Rozmowy z psem, czyli komunikacja międzygatunkowa Jolanta Antas 7,8
ocenił(a) na 99 lata temu Miałam szczęście wychowywać się w rodzinie, dla której szacunek do psów i w ogóle do zwierząt jest rzeczą naturalną. Odkąd pamiętam psy obecne były w moim domu (z mniejszymi bądź większymi przerwami) i co uważam za piękne, zawsze są one traktowane jak członkowie rodziny, nie zaś jako mało ważny element otoczenia (co w wielu rodzinach ma miejsce i co tak bardzo mnie boli). W chwili obecnej nie wyobrażam sobie życia bez czworonożnego przyjaciela u boku a rodzina bez psa byłaby dla mnie rodziną niepełną. Z każdym dniem coraz bardziej doceniam psią obecność na świecie i coraz większą odczuwam potrzebę, by psy rozumieć, potrafić odczytywać ich myśli i pragnienia i najzwyczajniej w świecie poprawnie się z nimi komunikować. A że mój Shaggy nadal wydaje się być w pewnych kwestiach niewyuczalny, to tym bardziej nabrałam ochoty na lekturę "Rozmów z psem...", kiedy tylko po raz pierwszy je ujrzałam. Nieczęsto sięgam po "psią" literaturę, nie mogę więc raczej czynić w tym miejscu żadnych porównań do innych pozycji z tego gatunku. Z czystym sumieniem mogę jednak powiedzieć, że jest to książka niezwykle ciekawa i naprawdę inspirująca. Poziom komunikacji autorki z jej psami szczerze mnie zaskoczył i zachwycił. To fascynujące relacje, które pokazują, że wystarczy ludzka chęć i cierpliwość, by zdziałać niesamowite rzeczy.
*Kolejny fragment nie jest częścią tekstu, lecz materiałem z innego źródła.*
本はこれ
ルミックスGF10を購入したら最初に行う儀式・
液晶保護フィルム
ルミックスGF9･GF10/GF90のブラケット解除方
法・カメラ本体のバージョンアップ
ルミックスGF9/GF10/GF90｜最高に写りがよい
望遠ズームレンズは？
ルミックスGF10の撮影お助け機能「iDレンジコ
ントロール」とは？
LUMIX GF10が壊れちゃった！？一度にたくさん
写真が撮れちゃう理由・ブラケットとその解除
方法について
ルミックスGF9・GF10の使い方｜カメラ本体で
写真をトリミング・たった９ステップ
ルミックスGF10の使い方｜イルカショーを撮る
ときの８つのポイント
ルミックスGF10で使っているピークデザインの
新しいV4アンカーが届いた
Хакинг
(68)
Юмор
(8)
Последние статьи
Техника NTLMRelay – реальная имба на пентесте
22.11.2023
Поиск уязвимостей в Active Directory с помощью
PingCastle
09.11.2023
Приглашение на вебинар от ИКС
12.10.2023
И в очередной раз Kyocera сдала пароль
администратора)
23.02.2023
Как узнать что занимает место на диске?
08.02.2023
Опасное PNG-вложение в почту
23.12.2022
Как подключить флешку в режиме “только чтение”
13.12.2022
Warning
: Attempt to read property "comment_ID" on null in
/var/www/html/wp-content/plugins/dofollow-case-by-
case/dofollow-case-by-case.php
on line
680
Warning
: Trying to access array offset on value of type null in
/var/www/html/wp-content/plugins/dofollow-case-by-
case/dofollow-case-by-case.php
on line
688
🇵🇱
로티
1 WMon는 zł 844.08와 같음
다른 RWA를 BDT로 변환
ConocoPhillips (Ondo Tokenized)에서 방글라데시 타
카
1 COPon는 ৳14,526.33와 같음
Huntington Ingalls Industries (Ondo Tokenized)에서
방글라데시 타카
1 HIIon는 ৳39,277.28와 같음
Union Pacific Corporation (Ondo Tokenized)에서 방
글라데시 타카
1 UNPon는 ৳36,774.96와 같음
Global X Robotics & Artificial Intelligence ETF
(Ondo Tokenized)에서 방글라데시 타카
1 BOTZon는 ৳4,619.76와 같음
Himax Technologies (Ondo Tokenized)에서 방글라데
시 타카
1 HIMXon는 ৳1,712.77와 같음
„Rozmowy z psem czyli komunikacja międzygatunkowa” to książka, która hołduje szczególnemu rodzajowi koegzystencji z psem, mianowicie traktowaniu psa jako swojego przyjaciela i równoprawnego członka rodziny. Jest to więc książka dla tych wszystkich, którzy psa widzą jako towarzysza swojego życia i dla których istotne jest zrozumienie potrzeb swojego czworonoga oraz jego rozwój. Nie ukrywam jednak, że szczególnie byłabym rada, gdyby na lekturę tej książki zdecydowały się osoby o całkowicie odmiennej postawie i sposobie myślenia. Wydaje mi się bowiem, że to właśnie ci, dla których pies jawi się jedynie jako „ostrzegający szczekacz”, którego miejsce znajduje się przy budzie i na łańcuchu, mogliby z tej książki wynieść najwięcej. Autorka poruszyła w swojej publikacji niemiły temat tzw. „wiejskiej wizji psa”, która mam nadzieję przejdzie kiedyś do historii, przeciwstawiając jej, chwaląc i proponując wszystkim wizję psa – członka rodziny.
Książka pani Antas była dla mnie niezwykle pouczająca. Choć zdawało mi się, że wiem o psach całkiem sporo, dowiedziałam się z niej wielu, naprawdę ciekawych rzeczy. Autorka, dla ciekawskich – prof. dr hab., wykładowca na Wydziale Polonistyki Uniwersytetu Jagiellońskiego, przedstawiła w „Rozmowach z psem…” podstawowe zasady komunikacji z psami, metody uczenia czworonożnego towarzysza konkretnych zachowań, ale także zasady prawidłowego żywienia psa, sposoby radzenia sobie z psią agresją, czy pewne zalecenia dotyczące relacji pies-dziecko. Wszystko to opisane zostało na podstawie konkretnych doświadczeń pani Antas z jej własnymi (choć nie tylko) psami. Rzeczy najważniejsze zostały w tekście wyróżnione, co uważam za rewelacyjny zabieg ułatwiający odnalezienie po czasie interesujących nas fragmentów. Wszystko to wzbogacone zostało wieloma anegdotami, co uczyniło z tej pozycji książkę niezwykle barwną i taką, od której trudno było mi się oderwać. To nie jest nudny poradnik wypełniony suchymi zaleceniami, a wciągająca, poruszająca i inspirująca opowieść o cudownych międzygatunkowych relacjach. Z pewnością do „Rozmów z psem…” wrócę jeszcze nie raz. Mam nadzieję, że wystarczy mi cierpliwości i silnej woli, by wprowadzić zawarte w niej zalecenia w życie. Z czystym sumieniem mogę tę pozycję polecić, to ostatnimi czasy jedno z moich najwspanialszych, najbardziej wartościowych odkryć.